Decoding no mask-no distancing’ public recklessness
Trisha Mukherjee
New Delhi Jul 14 (PTI): Why? As thousands crowd into markets, public places and holiday destinations seemingly without thought for the devastating second wave India is barely out of or the possibility of a third anytime, that is the question experts are pondering.
It’s a combination of apathy and a certain fatalistic attitude, said senior epidemiologist Lalit Kant. Attempting to decode the no mask-no social distancing’ recklessness underlining societal behaviour, psychiatrist Nimish Desai added that the public is unable to see the risks and correlate the restrictions on them. India, Desai said, has seen heavy trends of social irresponsibilit. Concerns have mounted after images on social and other media of snaking queues of cars waiting to enter hill stations and of people so anxious to get their lives back on track that basic precautions have been given the go by as they throng vacation spots and leisure sites.
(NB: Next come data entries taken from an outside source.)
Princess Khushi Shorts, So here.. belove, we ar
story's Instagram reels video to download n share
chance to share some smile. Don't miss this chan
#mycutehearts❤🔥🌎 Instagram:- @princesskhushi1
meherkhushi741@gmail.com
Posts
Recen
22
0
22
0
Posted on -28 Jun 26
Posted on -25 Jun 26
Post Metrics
In all cultures what should have happened is what is called risk perception how much does a society perceive the threat (to be) and how much does it modify its behaviour accordingly, Desai, director of the Institute of Human Behaviour and Allied Sciences, told PTI. While the pandemic is primarily a health crisis, experts say the role of a society in controlling or fanning a contagion cannot be overlooked. The public in their conscious or unconscious minds could not see and correlate the restrictions on them , Desai said, referring to the peak of the first wave during the festive season last year.
Around the Diwali-Durga Puja season, people seemed to be over-compensating for the time they spent confined in their homes, he said. This unlock doesn’t seem very different. The seeming return to normalcy as India’s Covid numbers dip is comforting. But the scenes of people not adhering to basic Covid protocols are also alarmingly familiar that’s exactly what happened when the first wave was ebbing only to make way for a ferocious second one.